ロードキル「科学的に対策を」

オンラインで開催された世界自然遺産地域科学委員会

世界自然遺産地域科学委
遺産委課題、対応へ協議

 奄美大島、徳之島、沖縄島北部および西表島の「世界自然遺産地域科学委員会」の2021年度第2回会合が24日、オンラインであった。14人の委員ら関係者約60人が出席し、国連教育科学文化機関(ユネスコ)の世界遺産委員会が示した課題4項目への対応で協議。急増する国の天然記念物・アマミノクロウサギのロードキル対策について、委員からは「エビデンス(証拠)に基づいた評価で的確に分析し、科学的に対策を図るべき」といった要望が上がった。

 世界遺産登録に伴い世界遺産委員会が示した課題は、アマミノクロウサギなど絶滅危惧種のロードキル対策を含む、観光管理、河川再生、森林管理の4項目。12月1日までにユネスコへの報告を要請。会合では要請事項への対応状況が紹介され、モニタリング調査結果などが公表された。

 委員らは、事務局が作成したレポート案を基に協議した。ロードキル対応では、奄美大島、徳之島、沖縄島北部、西表島の島ごとに発生状況や対策を記載し紹介。委員からは「ハード中心でソフト面の対策が少ない」「他の種にも適用できるルールで示すべき」といった意見があり、特に事故件数の検証・分析については「ドライバーなどの要因が特定できてない」「幼獣か成体かわからない」「生活道路と林道では対策が異なる」など、幅広い調査データによる対策を盛り込むよう求める声も相次いだ。

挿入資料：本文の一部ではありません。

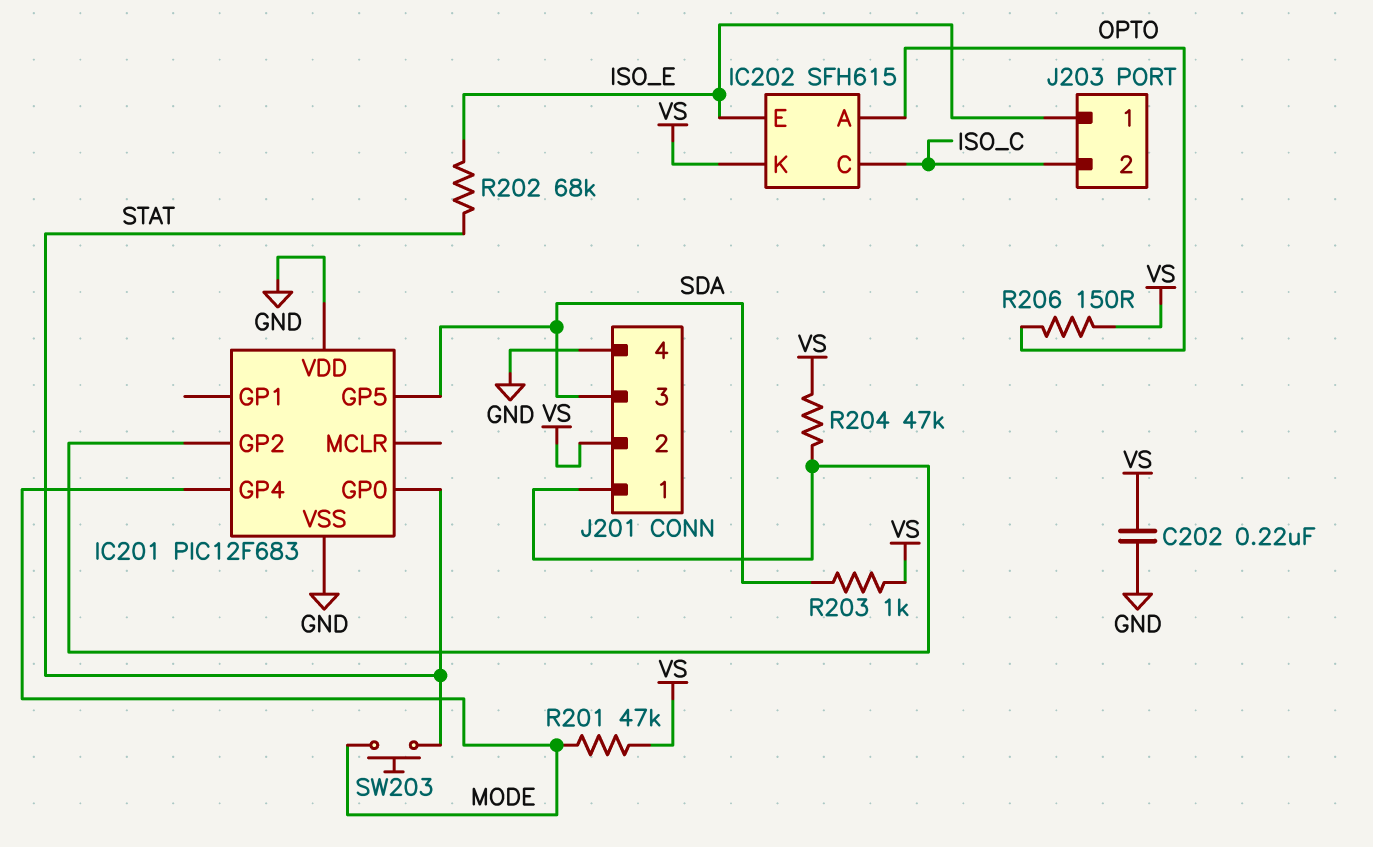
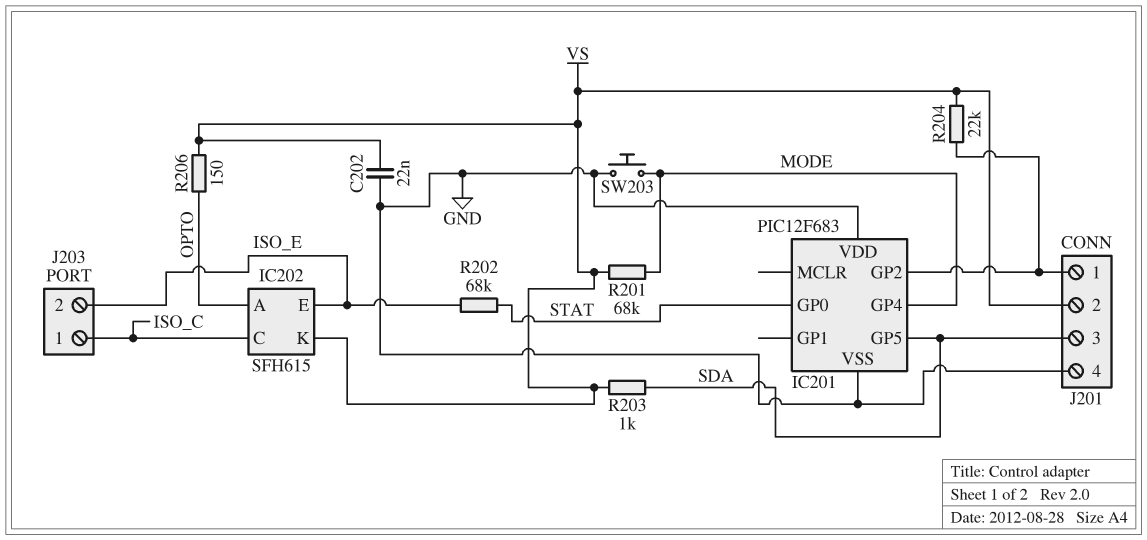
C202: 220nF (GND, VS) -> 22nF (GND, VS)
J203 pin 1: ISO_E -> ISO_C
J203 pin 2: ISO_C -> ISO_E
R201: 47k (MODE, VS) -> 68k (MODE, VS)
R204: 47k (IC201/GP2, VS) -> 22k (IC201/GP2, VS)
SW203: button (MODE, STAT) -> button (GND, MODE)

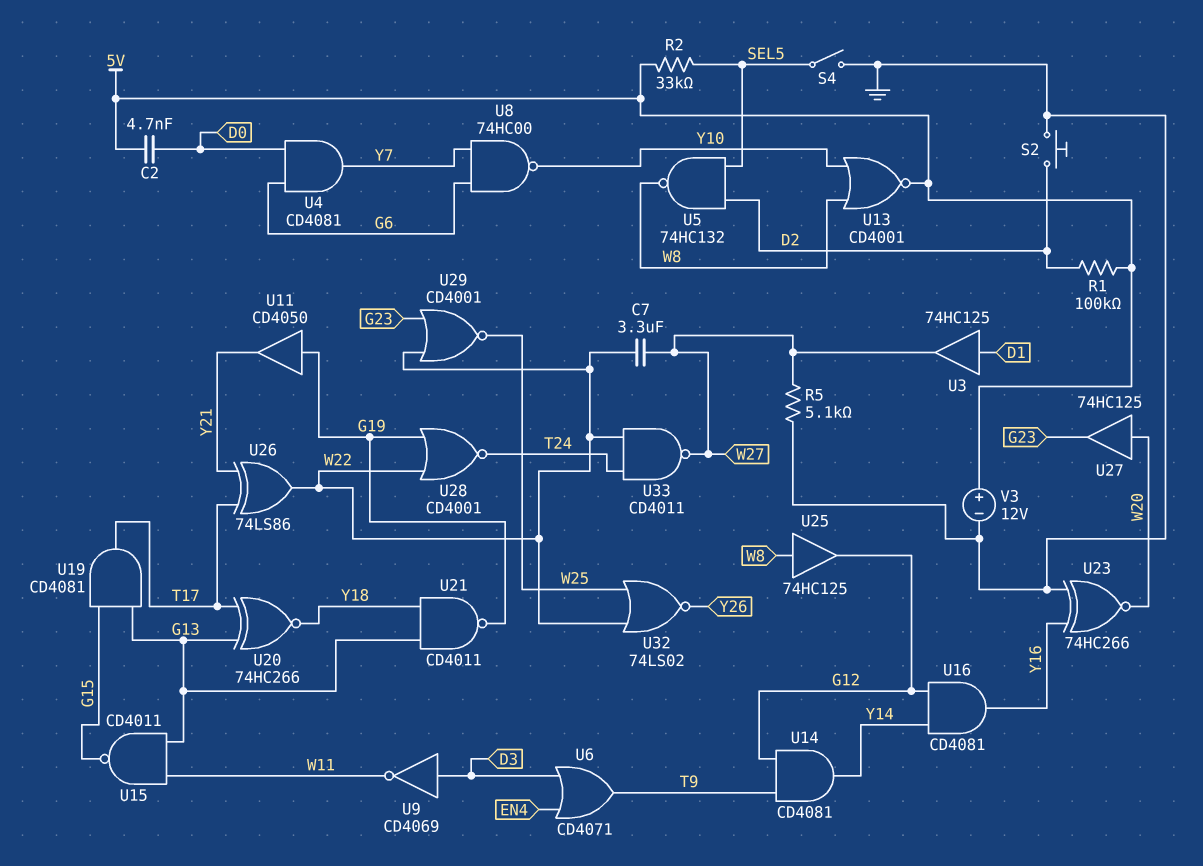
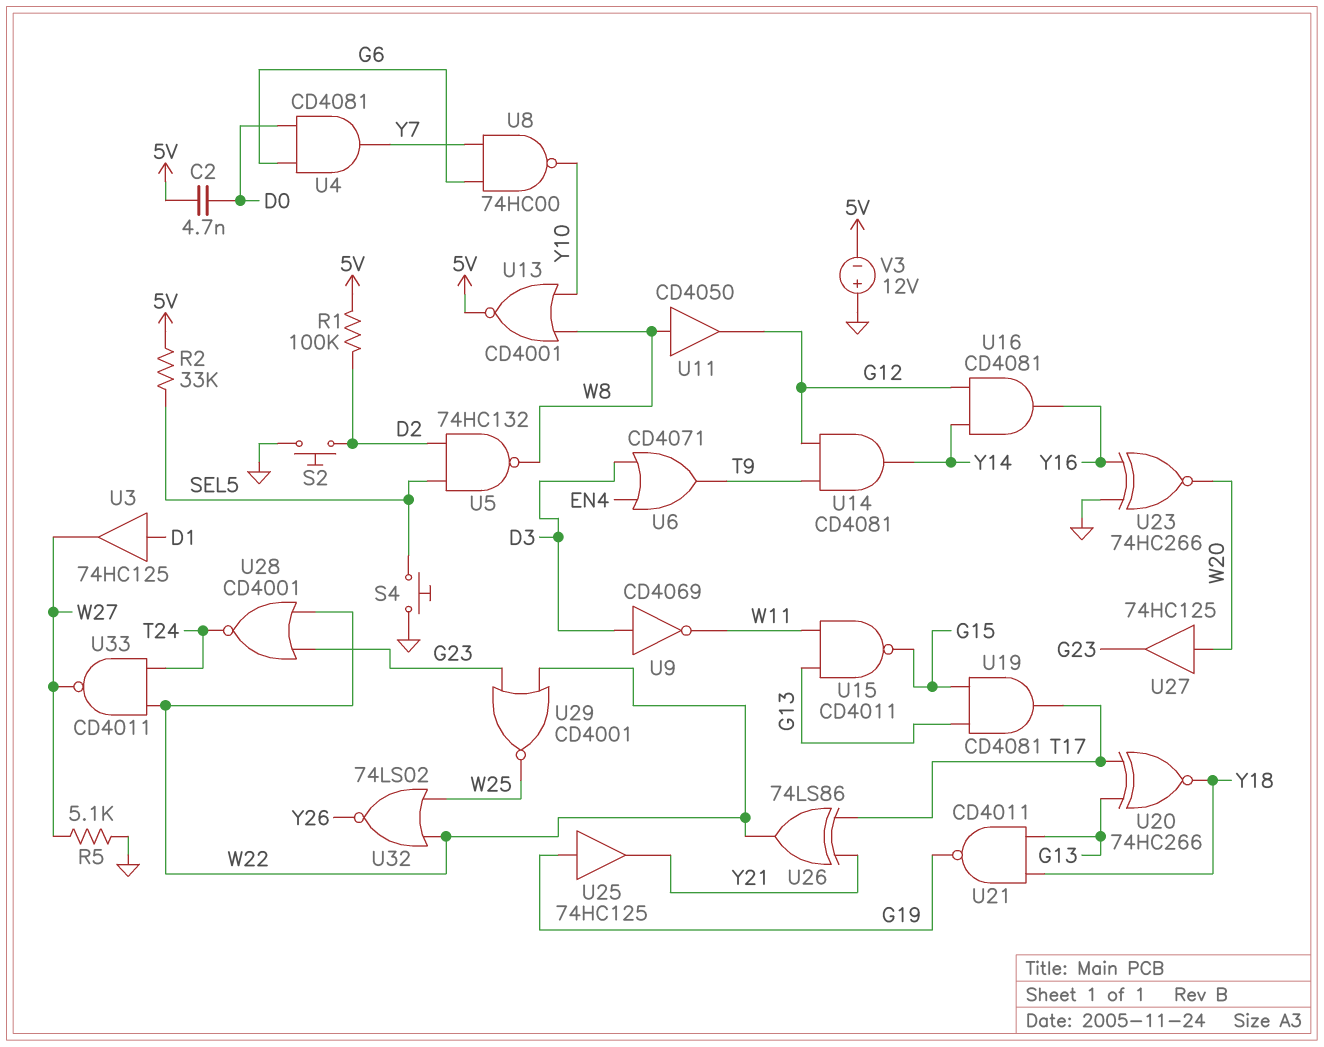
C7: 3.3uF (W22, W27) -> none
S4: switch (GND, SEL5) -> button (GND, SEL5)
U11: buffer CD4050 (in G19, out Y21) -> buffer CD4050 (in W8, out G12)
U25: buffer 74HC125 (in W8, out G12) -> buffer 74HC125 (in G19, out Y21)
U28: NOR CD4001 (in G19, in W22, out T24) -> NOR CD4001 (in G23, in W22, out T24)
V3: 12V (plus 5V, minus GND) -> 12V (plus GND, minus 5V)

 モニタリング調査(20年度)では、遺産価値維持の成否を対象に20指標で調査し公表した。一定の悪影響が認められる「B」評価は4項目。奄美大島・徳之島では固有種などの「交通事故の発生状況」、侵略的外来種「飼い猫の数」の指標などで、悪影響の恐れがあると評価された。

 次回会合は9月ごろを予定している。